* What is being asked *
Could you retype the material, starting at its first line and ending with the line holding "2'b01_11: f = 1'b0;", and keep the pictures out?
*** Data to examine Section Begins ***
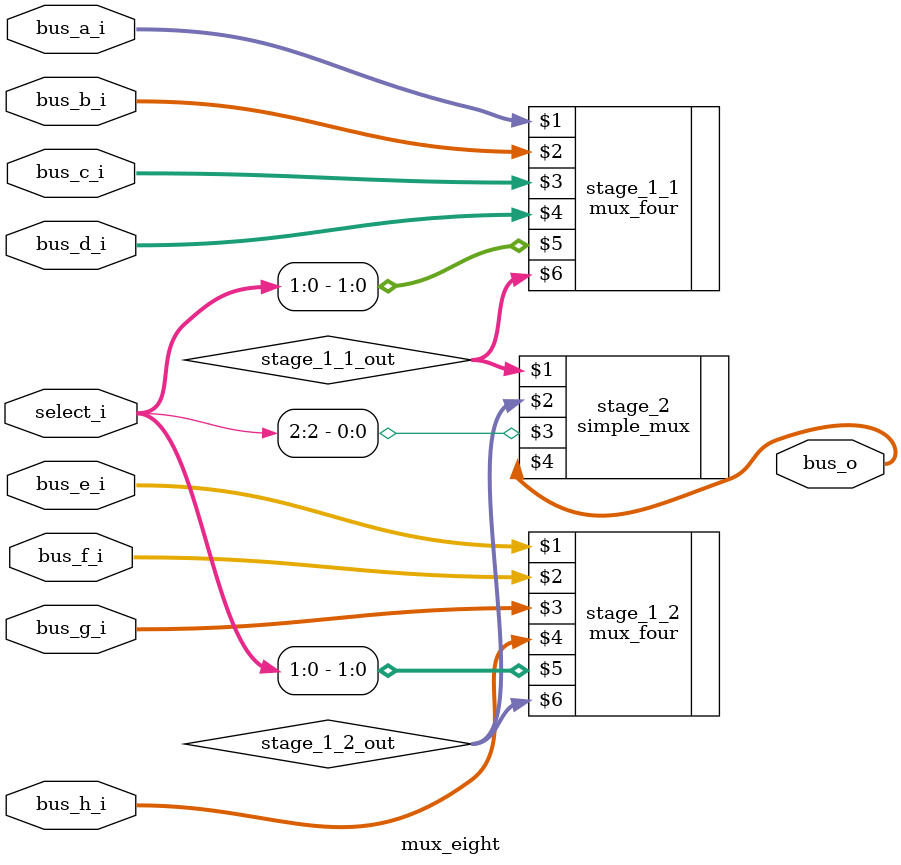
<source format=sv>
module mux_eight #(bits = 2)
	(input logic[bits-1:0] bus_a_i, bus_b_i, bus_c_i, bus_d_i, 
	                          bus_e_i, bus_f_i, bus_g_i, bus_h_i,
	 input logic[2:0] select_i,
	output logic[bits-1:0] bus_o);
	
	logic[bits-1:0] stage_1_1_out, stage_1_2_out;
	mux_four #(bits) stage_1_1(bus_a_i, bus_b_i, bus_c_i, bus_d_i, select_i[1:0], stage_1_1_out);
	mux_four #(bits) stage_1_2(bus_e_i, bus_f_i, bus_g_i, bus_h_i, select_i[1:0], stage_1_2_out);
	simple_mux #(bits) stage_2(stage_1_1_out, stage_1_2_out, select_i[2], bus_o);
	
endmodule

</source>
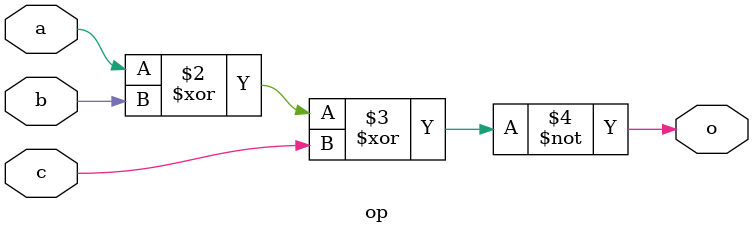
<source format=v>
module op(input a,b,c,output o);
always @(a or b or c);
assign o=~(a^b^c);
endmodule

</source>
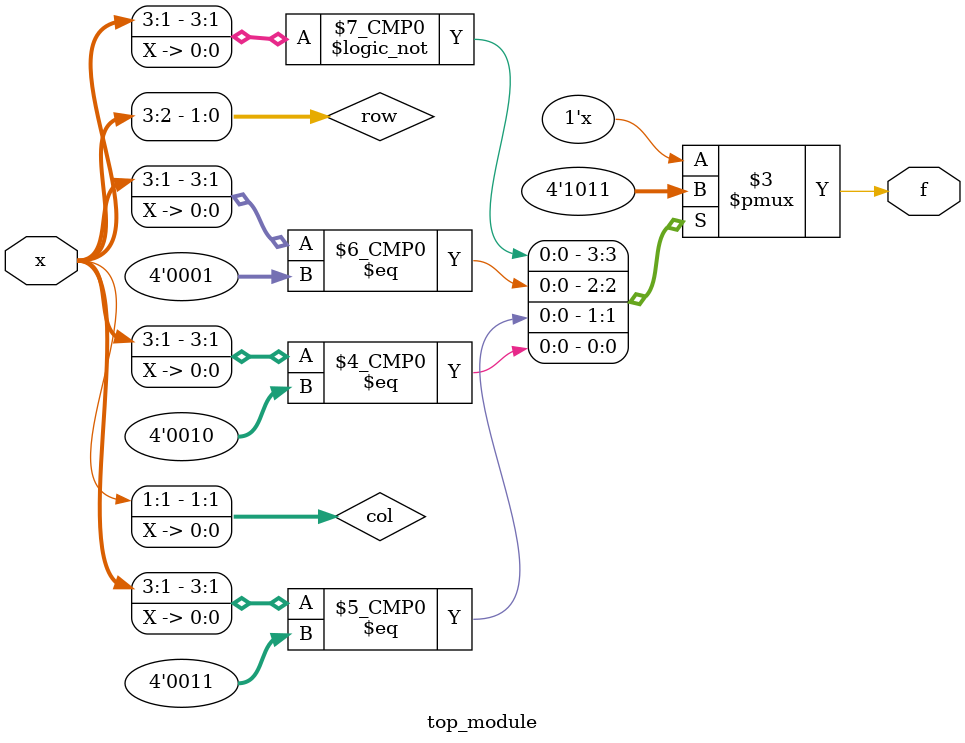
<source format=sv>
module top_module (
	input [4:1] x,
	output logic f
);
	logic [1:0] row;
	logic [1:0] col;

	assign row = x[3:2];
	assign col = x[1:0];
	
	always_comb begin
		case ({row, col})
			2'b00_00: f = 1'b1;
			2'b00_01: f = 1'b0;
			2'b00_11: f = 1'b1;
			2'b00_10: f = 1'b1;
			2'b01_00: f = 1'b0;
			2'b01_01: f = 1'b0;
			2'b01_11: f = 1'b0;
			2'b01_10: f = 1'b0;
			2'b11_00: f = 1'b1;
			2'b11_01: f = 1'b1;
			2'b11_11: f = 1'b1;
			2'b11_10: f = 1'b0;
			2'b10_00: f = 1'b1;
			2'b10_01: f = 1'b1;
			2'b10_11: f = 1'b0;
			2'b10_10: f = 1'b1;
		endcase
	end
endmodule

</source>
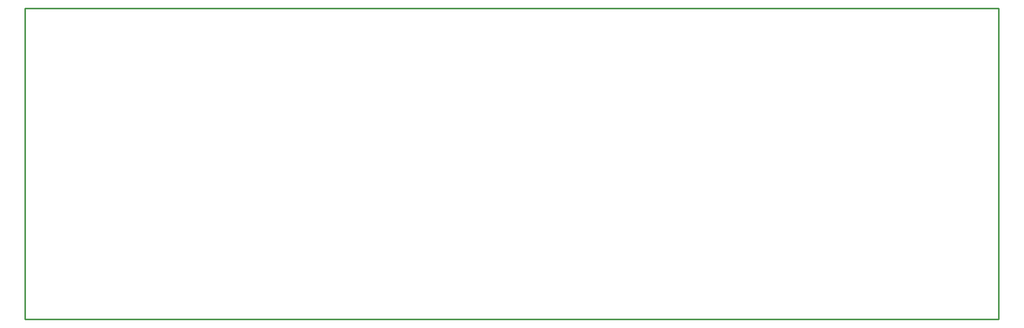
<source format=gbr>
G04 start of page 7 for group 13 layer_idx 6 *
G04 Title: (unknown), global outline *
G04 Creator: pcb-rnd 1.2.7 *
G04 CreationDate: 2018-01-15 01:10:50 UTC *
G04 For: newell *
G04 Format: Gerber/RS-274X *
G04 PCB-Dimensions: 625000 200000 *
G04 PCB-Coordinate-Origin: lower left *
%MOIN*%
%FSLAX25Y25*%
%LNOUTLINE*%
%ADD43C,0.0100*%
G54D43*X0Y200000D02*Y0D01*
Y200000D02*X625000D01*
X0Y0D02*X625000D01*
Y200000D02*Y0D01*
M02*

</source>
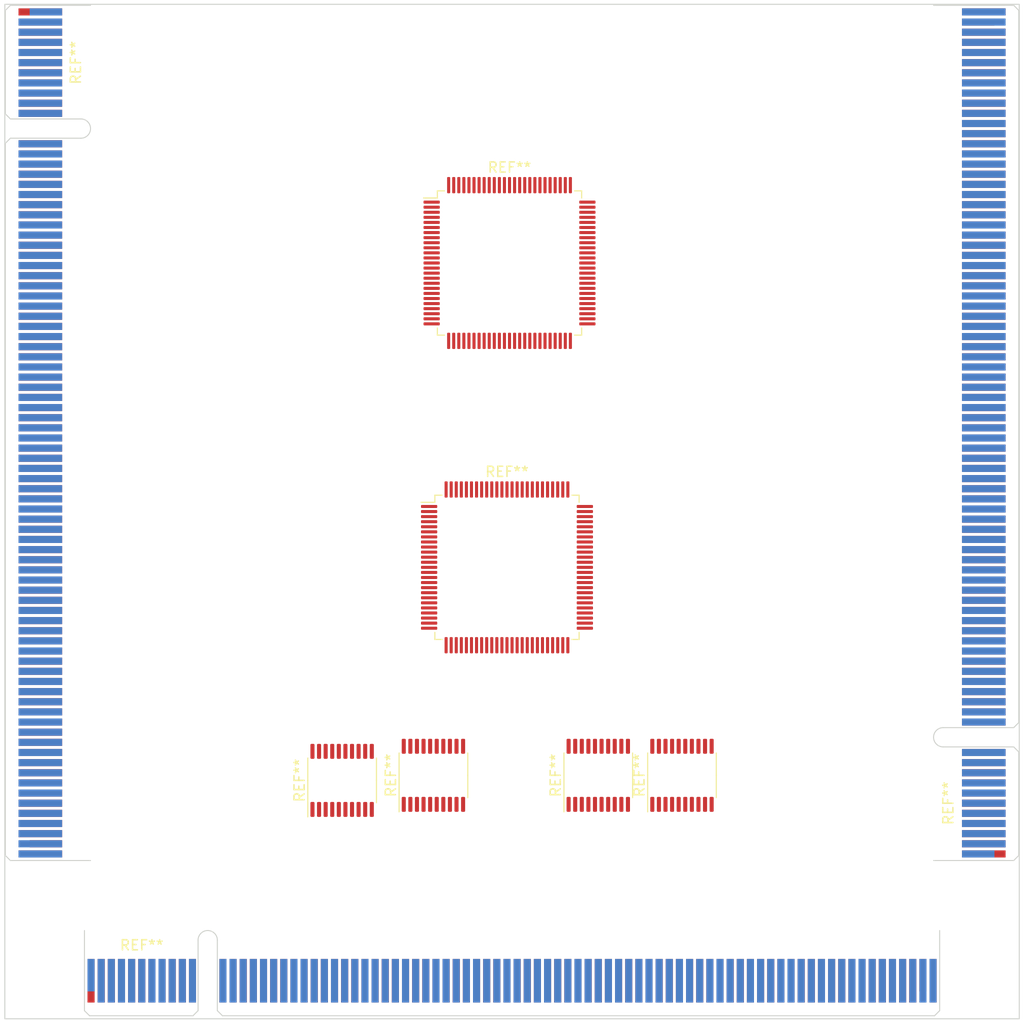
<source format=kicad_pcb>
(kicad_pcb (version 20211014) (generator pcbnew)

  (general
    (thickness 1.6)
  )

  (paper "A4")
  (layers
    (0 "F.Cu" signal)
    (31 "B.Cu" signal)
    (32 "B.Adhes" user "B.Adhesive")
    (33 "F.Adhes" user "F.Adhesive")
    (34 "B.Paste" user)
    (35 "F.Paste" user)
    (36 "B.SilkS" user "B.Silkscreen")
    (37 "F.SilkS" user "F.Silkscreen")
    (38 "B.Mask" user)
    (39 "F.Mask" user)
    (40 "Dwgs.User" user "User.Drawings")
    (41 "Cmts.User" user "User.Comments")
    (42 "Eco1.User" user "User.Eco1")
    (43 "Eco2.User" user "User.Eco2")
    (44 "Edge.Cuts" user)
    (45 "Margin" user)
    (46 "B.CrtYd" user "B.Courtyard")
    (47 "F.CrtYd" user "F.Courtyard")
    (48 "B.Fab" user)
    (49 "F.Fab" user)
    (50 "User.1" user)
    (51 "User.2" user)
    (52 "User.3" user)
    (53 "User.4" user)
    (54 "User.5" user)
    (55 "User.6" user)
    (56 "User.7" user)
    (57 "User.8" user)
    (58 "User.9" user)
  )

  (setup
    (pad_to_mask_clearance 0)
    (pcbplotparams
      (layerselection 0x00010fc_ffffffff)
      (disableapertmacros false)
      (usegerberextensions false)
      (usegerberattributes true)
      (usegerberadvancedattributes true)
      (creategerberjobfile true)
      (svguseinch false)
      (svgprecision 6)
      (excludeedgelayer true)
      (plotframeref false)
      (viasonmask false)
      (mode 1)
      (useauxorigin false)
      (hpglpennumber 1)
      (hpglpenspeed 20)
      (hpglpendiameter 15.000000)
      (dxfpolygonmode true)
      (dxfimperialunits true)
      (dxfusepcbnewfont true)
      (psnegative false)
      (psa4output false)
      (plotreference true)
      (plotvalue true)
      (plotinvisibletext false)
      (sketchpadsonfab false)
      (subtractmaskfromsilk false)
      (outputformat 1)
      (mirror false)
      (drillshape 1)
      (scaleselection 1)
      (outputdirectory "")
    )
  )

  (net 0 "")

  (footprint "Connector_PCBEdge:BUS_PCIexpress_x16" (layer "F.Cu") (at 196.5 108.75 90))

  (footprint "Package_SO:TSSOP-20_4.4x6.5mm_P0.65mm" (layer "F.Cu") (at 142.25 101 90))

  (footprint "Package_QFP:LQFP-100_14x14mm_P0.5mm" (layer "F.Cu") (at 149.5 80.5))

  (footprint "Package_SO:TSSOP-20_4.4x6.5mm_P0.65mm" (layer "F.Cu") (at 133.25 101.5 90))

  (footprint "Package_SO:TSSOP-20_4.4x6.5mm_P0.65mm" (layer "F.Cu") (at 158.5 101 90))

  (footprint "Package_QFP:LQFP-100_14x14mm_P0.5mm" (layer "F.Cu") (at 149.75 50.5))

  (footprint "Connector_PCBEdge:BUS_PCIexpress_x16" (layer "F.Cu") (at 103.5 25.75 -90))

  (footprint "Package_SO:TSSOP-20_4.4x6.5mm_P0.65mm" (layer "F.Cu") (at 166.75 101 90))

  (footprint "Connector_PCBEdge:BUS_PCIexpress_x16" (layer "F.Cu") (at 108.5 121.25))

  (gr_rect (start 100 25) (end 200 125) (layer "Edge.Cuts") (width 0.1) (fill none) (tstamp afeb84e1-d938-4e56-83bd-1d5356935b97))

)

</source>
*** Data to examine Section Ends ***
* Output for this task *
<source format=sv>
module mux_eight #(bits = 2)
	(input logic[bits-1:0] bus_a_i, bus_b_i, bus_c_i, bus_d_i, 
	                          bus_e_i, bus_f_i, bus_g_i, bus_h_i,
	 input logic[2:0] select_i,
	output logic[bits-1:0] bus_o);
	
	logic[bits-1:0] stage_1_1_out, stage_1_2_out;
	mux_four #(bits) stage_1_1(bus_a_i, bus_b_i, bus_c_i, bus_d_i, select_i[1:0], stage_1_1_out);
	mux_four #(bits) stage_1_2(bus_e_i, bus_f_i, bus_g_i, bus_h_i, select_i[1:0], stage_1_2_out);
	simple_mux #(bits) stage_2(stage_1_1_out, stage_1_2_out, select_i[2], bus_o);
	
endmodule

</source>
<source format=v>
module op(input a,b,c,output o);
always @(a or b or c);
assign o=~(a^b^c);
endmodule

</source>
<source format=sv>
module top_module (
	input [4:1] x,
	output logic f
);
	logic [1:0] row;
	logic [1:0] col;

	assign row = x[3:2];
	assign col = x[1:0];
	
	always_comb begin
		case ({row, col})
			2'b00_00: f = 1'b1;
			2'b00_01: f = 1'b0;
			2'b00_11: f = 1'b1;
			2'b00_10: f = 1'b1;
			2'b01_00: f = 1'b0;
			2'b01_01: f = 1'b0;
			2'b01_11: f = 1'b0;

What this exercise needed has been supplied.